Step 4 Wait for the standby unit to finish booting. Once the standby unit is up, the two units synchronize during which time the primary unit's console does not accept input. On the standby unit, use the show failover command to monitor progress. When both PIX Firewall units report Normal, the replication is done.


TFTP Download Error Codes


Note If the PIX Firewall hangs during a TFTP file transfer, press Esc to abort the TFTP session and return to the command prompt.


During a TFTP download, if tracing is on, non-fatal errors appear in the midst of dots that display as the software downloads. The error code appears inside angle brackets. Table 11-2 lists the error code values.

For example, random bad blocks appear as follows:

....<11>..<11>.<11>......<11>...

Also, tracing will show "A" and "T" for ARP and timeouts, respectively. Receipt of non-IP packets causes the protocol number to display inside parentheses.

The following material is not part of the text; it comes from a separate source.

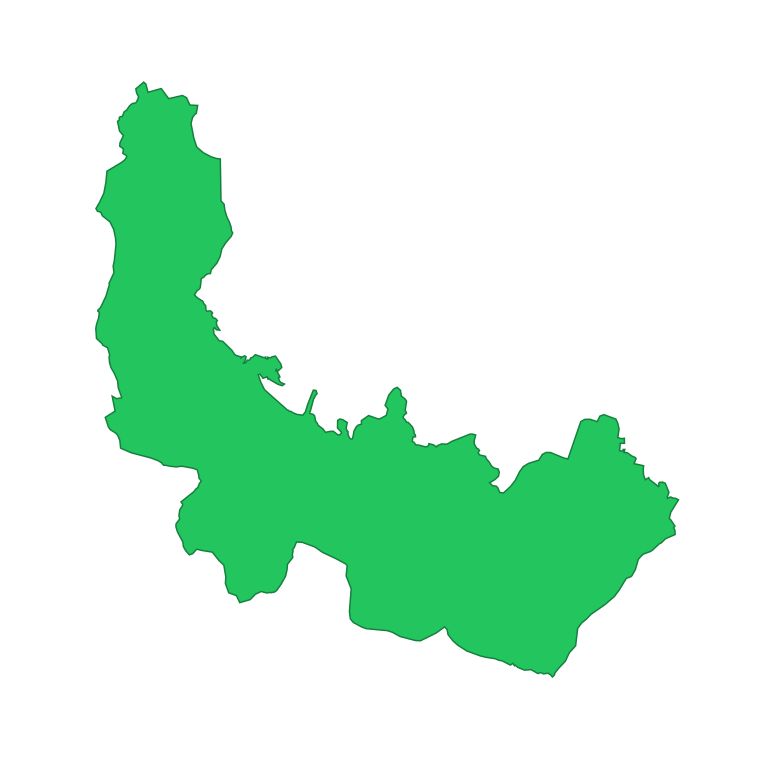 the district of Avramesti, Harghita, Romania, rotated 277°
{"feature_id": "2599482B64108004805491", "entity_name": "Avramesti", "entity_type": "district", "adm_level": 2, "iso_a3": "ROU", "parent_name": "Romania", "parent_adm1": "Harghita", "projection": "albers", "projection_center": [25.039, 46.361], "detail": "fine", "context": "isolated", "style": "filled", "palette": "green", "viewbox_px": 768, "rotation_deg": 277, "n_neighbors": 0, "source": "geoboundaries", "source_scale": "gbopen_adm2", "svg_char_len": 6108}
<svg xmlns="http://www.w3.org/2000/svg" viewBox="0 0 768 768"><g transform="rotate(277 384 384)"><path d="M359.4,629.2L358.7,626.1L359.3,622.6L368.0,622.8L373.3,620.9L377.4,618.5L380.4,605.9L378.4,602.2L372.6,600.2L374.1,592.8L373.4,587.7L370.7,583.9L332.0,575.7L332.5,571.3L336.3,557.7L335.8,553.3L333.5,549.8L327.3,547.0L322.8,537.1L319.0,532.3L313.5,529.3L304.3,526.0L297.8,522.1L290.4,515.9L290.4,512.2L295.1,509.4L296.3,507.8L296.3,504.1L298.8,500.9L302.7,505.8L306.4,508.9L310.4,509.2L313.5,507.7L314.0,503.5L315.5,500.9L319.5,497.8L322.3,494.6L324.6,493.6L325.2,487.6L327.3,485.8L329.7,486.9L330.9,485.7L331.6,483.8L335.6,480.8L338.8,480.5L344.6,481.2L345.1,477.6L344.7,475.4L335.4,458.4L332.0,453.9L331.5,448.3L329.2,444.4L327.9,443.7L329.6,440.6L330.3,435.9L327.8,435.4L326.6,433.2L327.6,426.1L327.5,422.8L329.4,421.3L330.6,419.1L334.9,419.2L335.4,421.7L337.3,421.3L338.7,419.9L341.0,419.5L344.8,417.5L348.8,412.8L348.9,411.0L351.2,409.2L352.5,407.5L353.8,407.0L355.8,407.9L357.8,409.9L360.8,408.2L369.6,408.5L371.4,407.1L374.2,402.7L379.8,401.1L382.3,397.4L380.1,394.1L373.6,390.1L362.9,387.7L359.7,390.9L353.1,390.1L348.8,383.9L348.7,382.1L350.8,372.6L344.9,366.0L341.3,366.5L340.1,363.4L338.3,361.8L333.9,360.0L326.4,359.5L325.5,358.9L325.4,357.7L326.0,356.5L329.3,354.5L332.4,354.1L332.8,353.3L335.3,351.8L341.3,352.2L343.5,347.5L343.9,344.5L342.2,342.4L334.6,343.2L331.2,347.4L330.3,347.7L328.0,346.2L328.0,344.2L330.9,339.5L330.4,336.3L328.9,331.8L332.0,328.9L335.1,323.5L336.9,322.6L338.7,320.7L344.0,319.0L345.2,317.5L345.7,314.1L347.1,313.6L348.0,314.2L360.4,315.9L362.3,316.8L362.6,316.5L366.4,318.7L369.3,317.3L369.3,314.6L354.4,310.7L346.8,309.4L343.2,307.2L343.2,301.2L344.6,296.5L345.4,295.3L345.3,293.5L346.3,292.4L346.2,291.5L363.8,266.1L370.7,261.5L377.8,258.1L378.6,259.7L374.9,263.2L376.9,267.2L374.7,268.2L375.1,269.6L374.3,270.4L370.8,278.7L369.9,283.1L371.8,285.2L373.0,281.4L373.8,280.3L377.2,278.5L377.8,278.8L378.0,279.7L378.7,279.7L383.9,276.0L383.9,275.1L385.4,275.3L383.8,277.1L387.9,280.5L391.5,279.0L398.5,272.8L397.3,269.5L396.1,268.1L396.4,265.0L395.0,265.7L394.4,264.8L395.1,263.5L396.2,263.0L395.5,261.7L397.4,252.7L394.6,250.4L393.6,248.4L392.0,248.0L391.1,247.1L391.0,245.3L389.3,244.8L387.6,243.1L387.6,242.0L389.4,243.0L394.1,243.9L395.0,242.4L393.4,239.4L392.6,239.0L393.5,238.6L394.3,233.8L395.2,232.1L398.9,228.9L406.7,218.7L406.9,215.1L413.0,209.1L418.3,208.0L419.3,208.9L417.4,211.0L417.4,214.4L421.5,211.0L425.1,210.0L426.6,210.9L428.5,208.9L428.9,206.4L430.6,205.0L432.3,204.4L433.6,205.2L434.9,203.8L435.4,202.5L434.6,199.2L436.2,198.1L439.8,197.6L441.7,195.5L444.0,194.1L446.6,188.6L449.3,185.0L453.6,187.0L455.9,189.3L457.6,189.9L466.4,189.8L468.0,192.0L470.9,194.2L472.0,196.0L472.5,198.3L476.4,198.6L483.6,203.4L490.5,205.8L498.4,206.6L505.2,209.9L512.0,214.4L515.5,215.4L517.5,213.9L521.4,213.0L525.3,211.1L530.5,207.8L537.2,204.8L542.9,203.4L545.9,199.9L587.4,194.1L587.4,190.1L588.5,184.6L591.5,176.6L596.4,169.2L605.1,165.2L619.1,160.7L625.0,161.5L627.9,162.9L629.8,164.7L637.8,165.1L637.2,157.4L644.1,153.1L645.8,148.8L641.0,135.5L650.1,126.9L644.8,114.2L652.7,111.1L654.3,108.7L646.7,101.7L642.7,103.0L639.0,105.5L634.0,104.1L632.7,103.2L631.7,100.0L629.2,97.6L624.3,95.1L622.5,92.9L617.7,91.7L617.1,89.5L615.8,88.7L613.9,89.2L612.2,87.5L602.9,90.6L598.8,95.1L591.5,92.6L587.8,92.7L585.6,96.7L581.0,96.7L579.6,100.1L578.1,101.0L575.2,99.6L572.1,96.7L561.5,83.1L549.7,83.4L539.3,82.7L529.8,79.6L523.0,76.7L520.5,78.6L520.1,81.8L516.6,84.0L511.6,92.2L504.5,96.9L496.3,99.7L489.9,101.0L473.0,101.3L468.1,100.8L461.6,102.4L450.4,98.8L449.1,99.3L437.2,97.3L425.5,93.4L422.3,91.0L421.4,91.1L420.6,92.7L414.8,92.7L408.1,91.4L403.8,91.2L394.1,93.1L389.8,99.1L388.2,100.2L386.4,105.2L379.4,108.2L377.5,107.8L371.7,109.0L366.7,111.2L361.9,114.9L354.4,119.3L347.9,120.7L338.7,125.3L337.9,125.0L337.9,123.6L336.8,120.3L338.8,115.7L324.3,120.4L316.9,111.4L307.6,115.8L305.3,117.9L302.6,123.7L300.7,125.9L295.7,128.7L288.2,130.4L284.9,141.6L282.2,161.6L280.4,169.1L278.8,172.6L276.5,175.1L276.7,177.3L276.3,181.9L276.4,188.0L277.6,192.5L277.7,195.3L277.1,204.8L276.1,209.1L270.4,211.4L268.0,211.8L265.7,214.2L264.7,214.2L263.1,213.0L258.5,211.8L256.8,210.0L254.2,208.6L242.2,196.9L240.1,198.8L239.1,198.9L234.1,196.6L228.4,196.5L225.1,197.6L220.0,194.7L218.6,194.7L216.9,194.9L212.1,197.0L202.5,203.7L198.5,204.6L196.9,205.6L194.5,207.4L190.7,211.6L192.3,214.8L197.2,218.2L196.6,223.4L196.2,234.1L188.6,241.8L184.7,247.1L173.3,250.5L166.7,250.9L157.8,255.4L156.0,263.3L149.4,267.5L153.7,277.5L159.6,281.9L163.1,287.4L162.3,293.1L163.3,296.8L163.1,297.5L164.3,300.9L166.1,302.7L172.8,306.3L181.2,309.7L187.5,310.4L193.3,310.2L200.8,314.6L203.3,313.8L207.2,314.1L208.3,313.5L210.7,314.8L216.5,316.4L216.9,322.2L213.8,335.3L209.5,343.3L204.6,358.1L200.7,368.0L199.1,369.6L189.0,369.8L176.7,376.4L154.1,377.4L146.8,379.2L143.5,382.7L140.0,391.8L139.0,396.3L139.6,417.3L138.6,422.6L135.3,430.8L133.2,446.6L133.6,451.5L143.1,466.0L150.3,473.8L148.0,476.5L143.1,478.1L137.5,483.7L133.8,489.0L129.1,498.7L125.8,513.0L125.2,518.1L124.9,527.7L123.8,531.6L123.6,535.1L120.4,543.7L122.4,546.0L120.2,547.9L120.8,548.6L119.0,551.5L117.1,558.4L118.4,564.8L115.4,572.0L116.7,575.1L115.7,577.5L116.9,581.9L115.8,584.6L113.7,586.8L116.1,588.7L117.8,588.7L123.4,592.2L131.0,597.8L139.9,600.7L147.5,606.1L165.0,606.0L170.9,609.3L174.9,613.2L180.8,617.7L192.1,630.3L201.1,638.5L207.9,642.4L220.6,648.2L222.8,652.5L223.7,653.3L230.4,656.1L241.0,657.8L244.9,660.5L246.8,662.2L250.2,668.8L251.6,670.5L258.9,676.7L260.2,678.7L264.7,682.2L270.1,691.3L274.1,690.6L276.6,689.0L278.4,690.1L284.5,684.8L285.2,683.5L291.7,684.3L304.9,690.4L306.1,687.4L305.9,685.3L306.8,682.2L305.1,679.3L306.4,679.0L311.2,680.0L319.7,675.3L320.6,672.4L320.1,671.9L320.2,669.9L318.9,668.8L316.4,669.4L315.7,669.0L321.4,659.4L323.3,658.1L320.8,655.1L325.4,652.7L330.8,651.7L334.5,651.7L335.4,641.9L340.6,643.3L341.6,642.5L342.7,638.9L345.4,633.9L345.3,630.7L348.4,631.0L348.1,629.3L346.3,629.2L346.6,625.9L353.9,625.8L354.4,629.9L359.4,629.2Z" fill="#22c55e" stroke="#15803d" stroke-width="1.5"/></g></svg>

Table 11-2 Error Code Numeric Values 

Error Code
Description

-1

Timeout between the PIX Firewall and TFTP server.

2

The packet length as received from the Ethernet device was not big enough to be a valid TFTP packet.

3

The received packet was not from the server specified in the server command.

4

The IP header length was not big enough to be a valid TFTP packet.

5

The IP protocol type on the received packet was not UDP, which is the underlying protocol used by TFTP.

6

The received IP packet's destination address did not match the address specified by the address command.

7

The UDP ports on either side of the connection did not match the expected values.  This means either the local port was not the previously selected port, or the foreign port was not the TFTP port, or both.

8

The UDP checksum calculation on the packet failed.

9

An unexpected TFTP code occurred.

10

A TFTP transfer error occurred.

-10

The image filename you specified cannot be found. Check the spelling of the filename and that permissions permit the TFTP server to access the file. In UNIX, the file needs to be world readable.

11

A TFTP packet was received out of sequence.


Error codes 9 and 10 cause the download to stop.